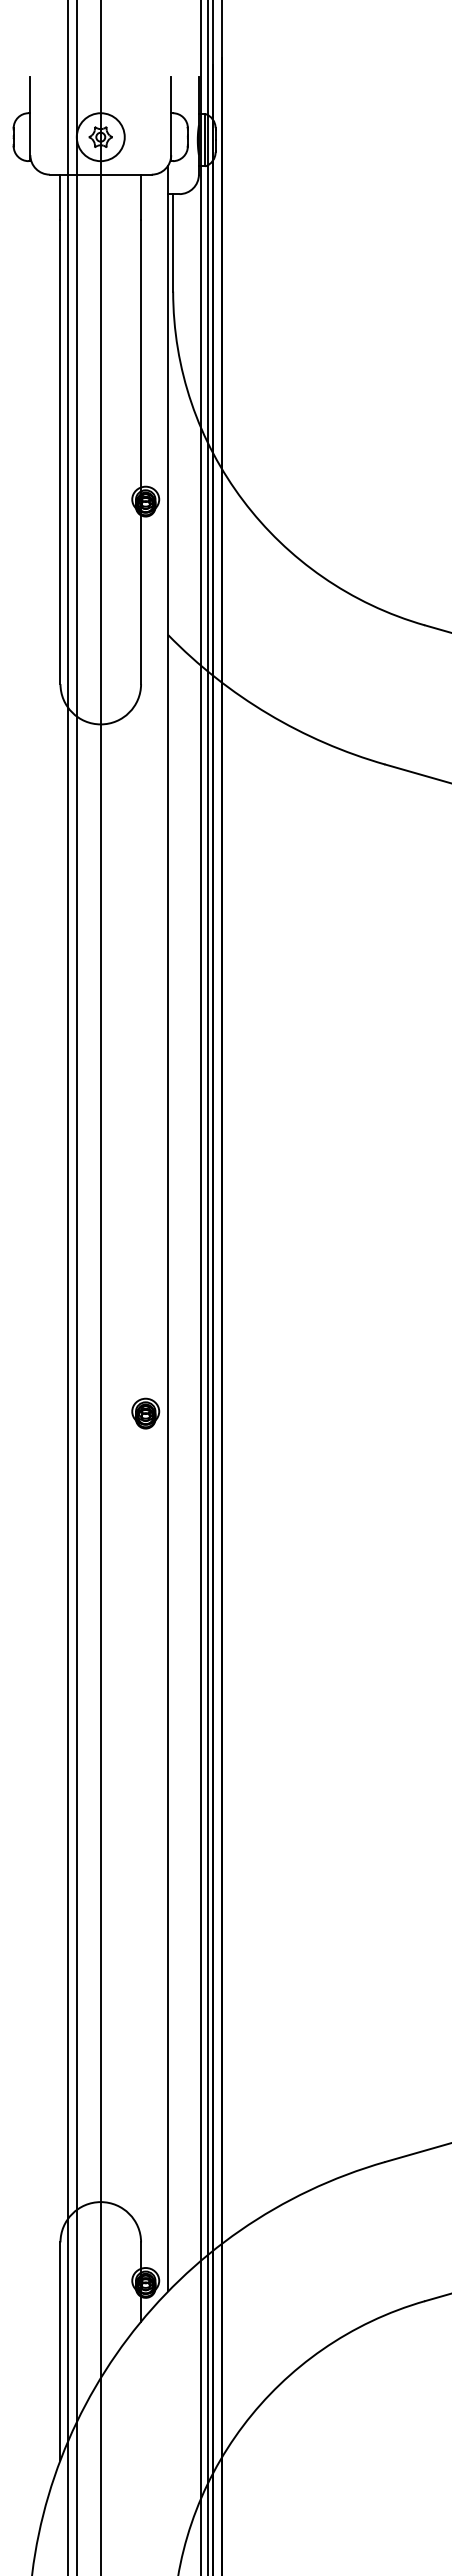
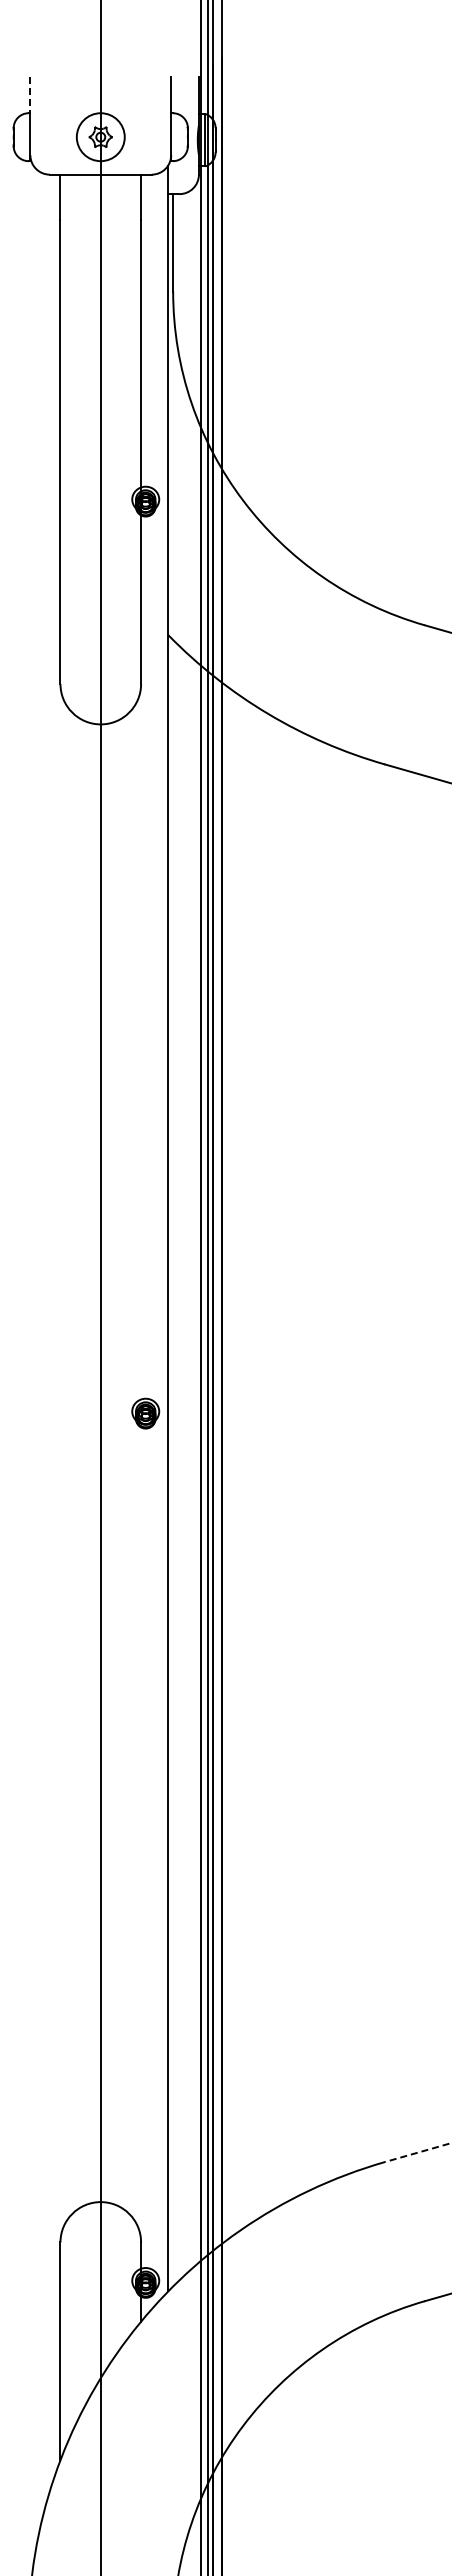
line at (30, 95): solid -> dashed
line at (67, 1287): present -> none
line at (76, 1287): present -> none
line at (418, 2152): solid -> dashed
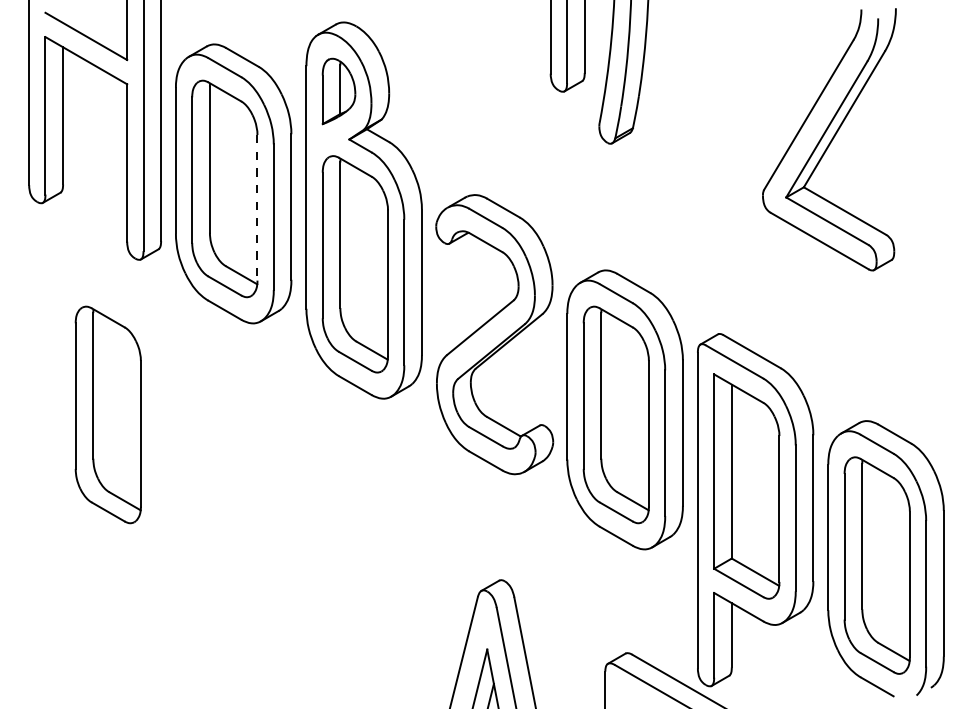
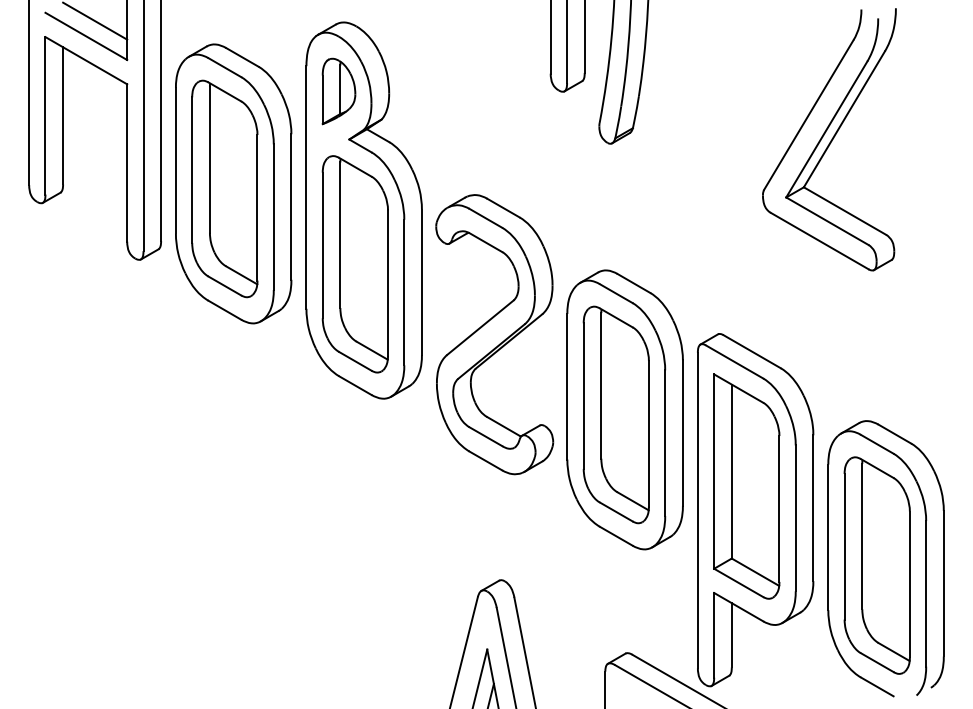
line at (95, 20): none -> present
line at (257, 207): dashed -> solid
part at (107, 414): present -> none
══════
Prompt: Reproduce every line from all the items above, character for character, but leave out the pictures.

The reply:
line at (30, 95): solid -> dashed
line at (67, 1287): present -> none
line at (76, 1287): present -> none
line at (418, 2152): solid -> dashed
line at (95, 20): none -> present
line at (257, 207): dashed -> solid
part at (107, 414): present -> none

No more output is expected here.